Meine erste Reaktion war, dass das eine tolle Reklame für sein neues Buch ist. Bisher war er ja dafür bekannt gewesen, dass er sein Lebtag gegen die Nazis angeschrieben hat und dass er die Traditionen analysierte, die zu Hitler führten. Er hatte sich von einem jugendlichen Nazi zu einem engagierten Aufklärer gewandelt, und in dieser Rolle überzeugte er, in dieser Rolle war er aber auch sattsam bekannt. Ich glaube kaum, dass sich viele Leser für seine Biografie interessiert hätten, wenn er jetzt nicht mit dieser „Enthüllung“ gekommen wäre.
Wie schätzen Sie seine Mitgliedschaft bei der Waffen-SS ein?

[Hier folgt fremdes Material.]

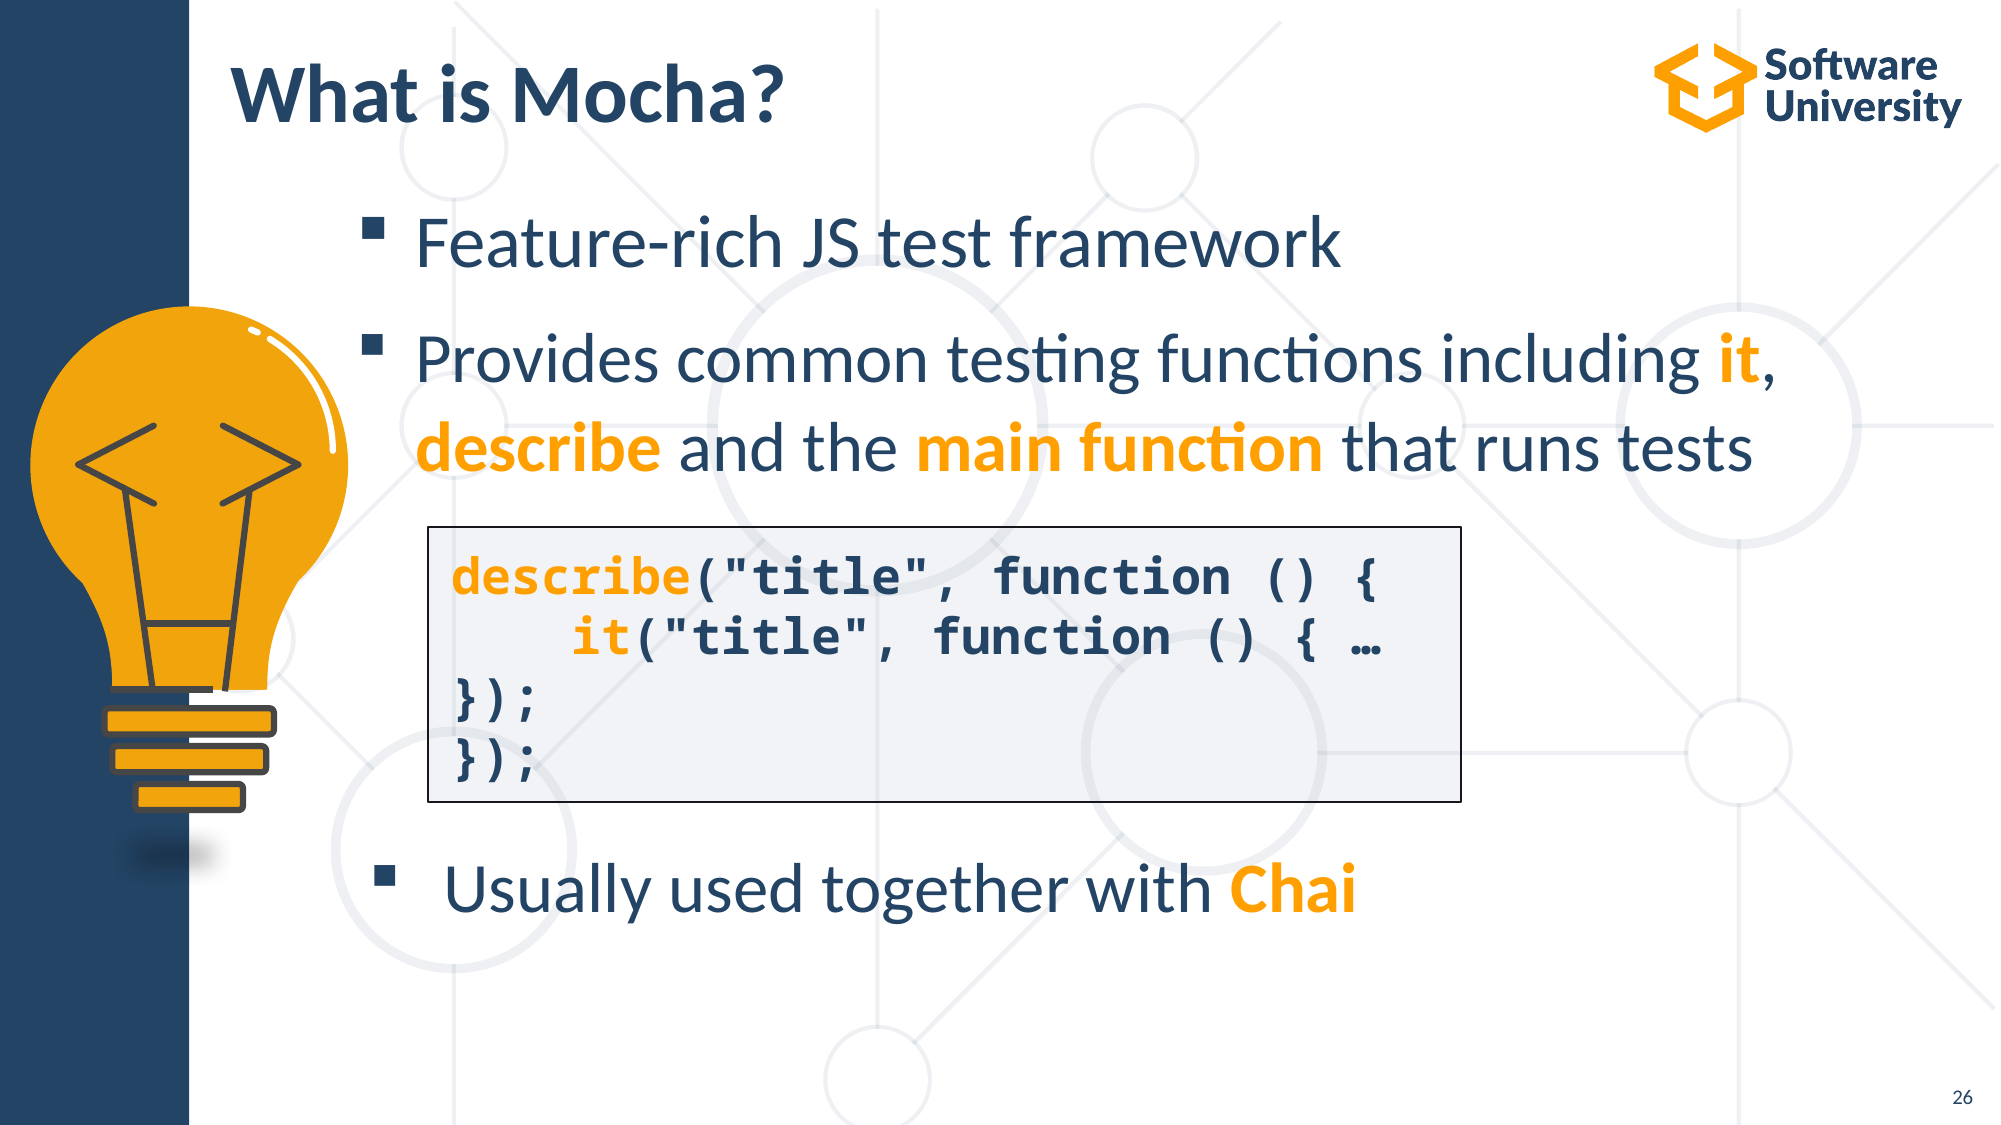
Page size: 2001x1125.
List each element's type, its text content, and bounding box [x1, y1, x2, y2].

list Feature-rich JS test framework Provides common testing functions including it, describe and the main function that runs tests Usually used together with Chai [338, 182, 1967, 1092]
slide_number 26 [1927, 1067, 1989, 1117]
picture [1641, 31, 1973, 145]
title What is Mocha? [212, 16, 1628, 162]
text_box describe("title", function () { it("title", function () { … }); }); [427, 527, 1461, 803]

Die Tatsache, dass er sich zunächst für die U-Boot-Einheit gemeldet hatte, spricht für eine gewisse Ruhmsucht. Er wollte etwas Besonderes sein: Kein Wunder, so dachten viele damals, und Grass kam aus einer angepassten, linientreuen Umgebung und wollte den beengten kleinbürgerlichen Verhältnissen seiner Familie entkommen. Als er statt zur U-Boot-Staffel zur Waffen-SS eingezogen wurde, galt auch die als eine heroische Einheit, obwohl das bei Kriegsende offenbar nur noch ein elender Haufen war, keine elitäre Gemeinschaft mehr. Dass sich Grass dann aber gründlichst mit seiner Vergangenheit auseinandergesetzt hat, muss man anerkennen.
Stimmen Sie jenen Kritikern zu, die verlangen, dass Grass seinen Nobelpreis zurückgeben sollte?

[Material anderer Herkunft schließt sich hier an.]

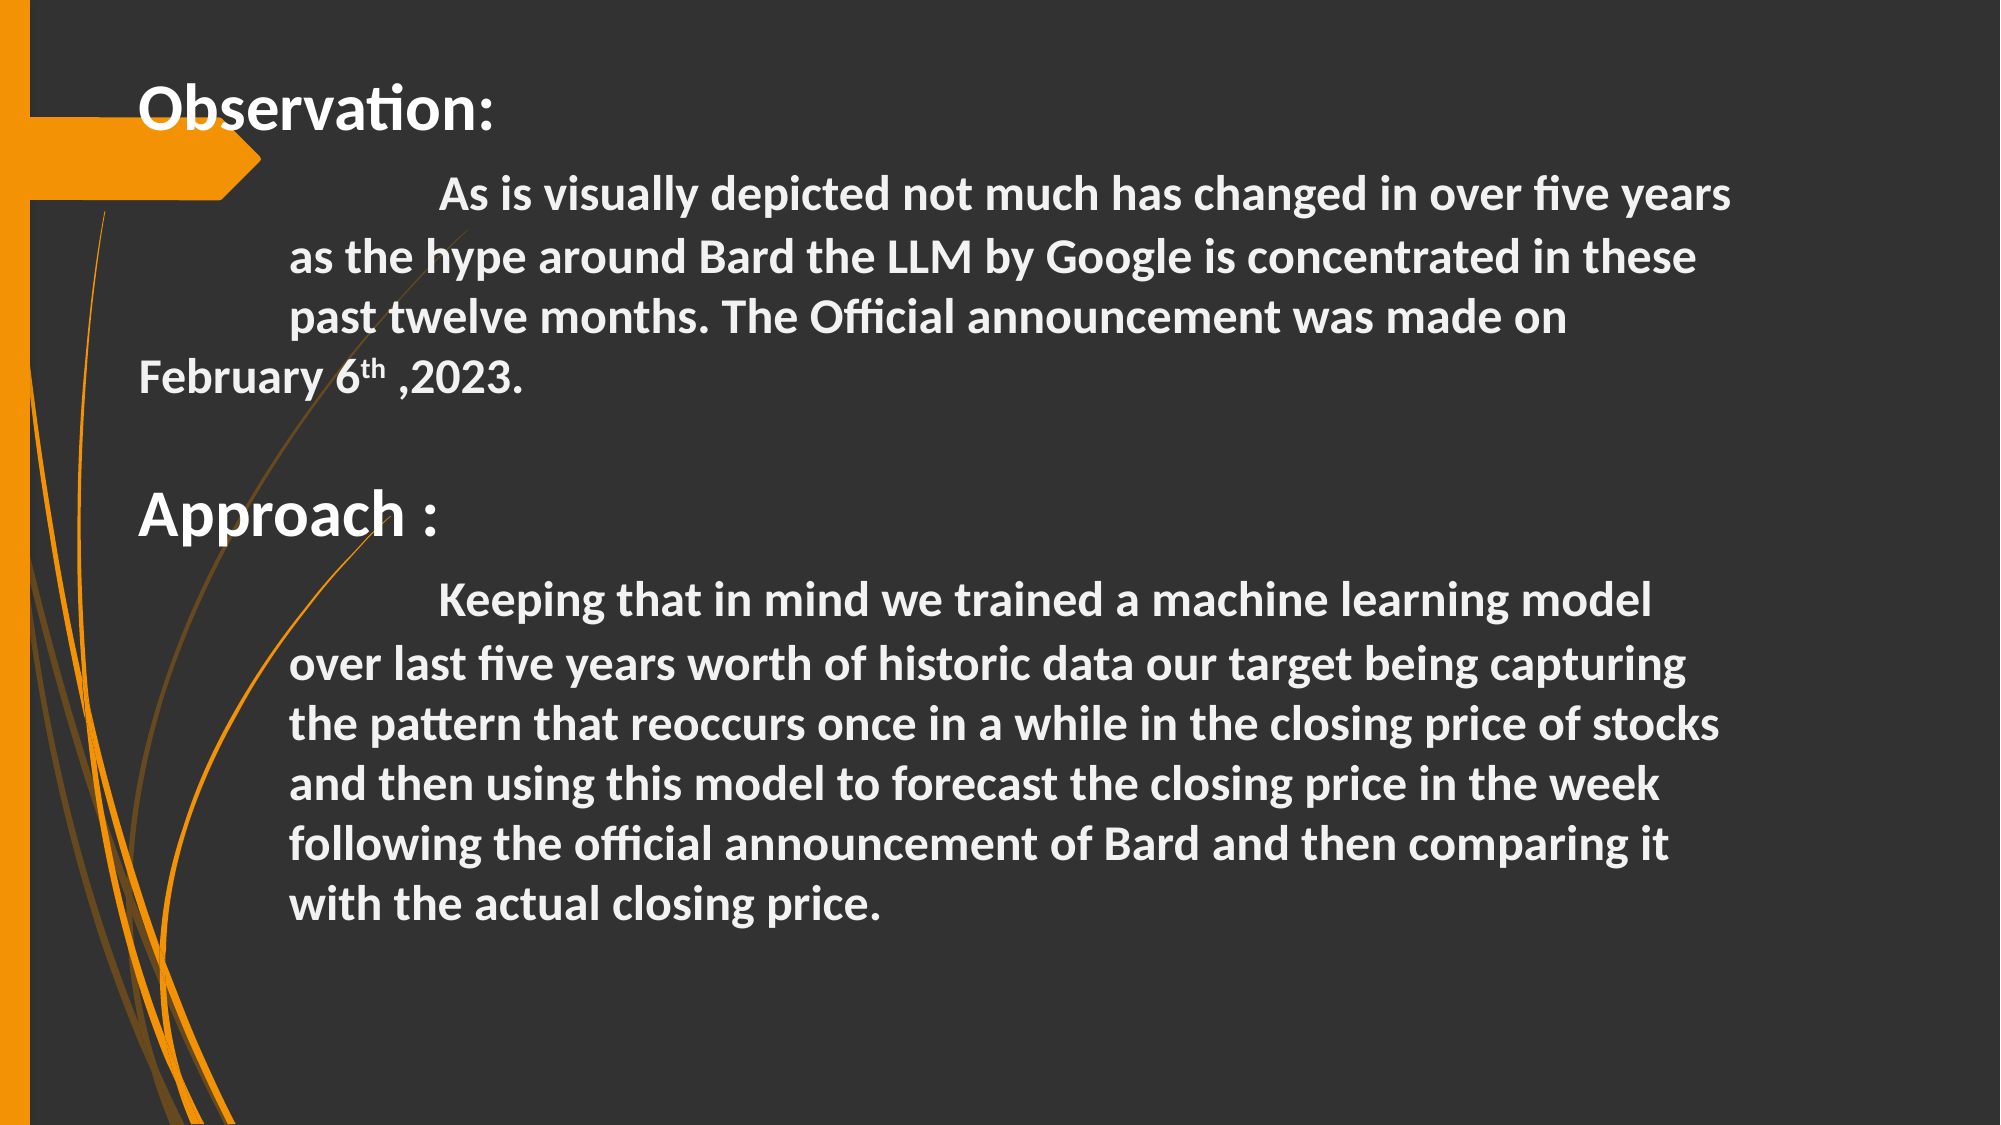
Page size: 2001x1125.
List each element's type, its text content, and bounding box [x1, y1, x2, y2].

text_box Approach : Keeping that in mind we trained a machine learning model over last five years worth of historic data our target being capturing the pattern that reoccurs once in a while in the closing price of stocks and then using this model to forecast the closing price in the week following the official announcement of Bard and then comparing it with the actual closing price. [124, 462, 1775, 938]
text_box Observation: As is visually depicted not much has changed in over five years as the hype around Bard the LLM by Google is concentrated in these past twelve months. The Official announcement was made on February 6th ,2023. [124, 56, 1775, 412]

Aber nein. Er hat diesen Preis nicht seiner Gesinnung wegen bekommen, sondern wegen seines Werks. Sehen Sie sich die Literaturgeschichte an: James Joyce und andere literarische Berühmtheiten waren auch nicht unfehlbar.
Sind die momentanen Reaktionen auf Günter Grass ein Zeichen dafür, dass die Aufarbeitung des Dritten Reichs noch lange nicht abgeschlossen ist?
Ich sage immer: Es waren nur zwölf Jahre, vor dem Szenario unserer europäischen Geschichte eine unglaublich kurze Zeit. Aber die Entwicklung zum deutschen Größenwahn begann viel früher, jene Mentalität, die sich in Sprüchen wie „Am deutschen Wesen soll die Welt genesen“ äußerte. All das wirkt noch lange nach – auf einen Günter Grass und sein Selbstbild, sichtbar wird es jedoch auch in den Reaktionen auf ihn: Das Bedürfnis nach unbefleckten Helden ist immer noch da.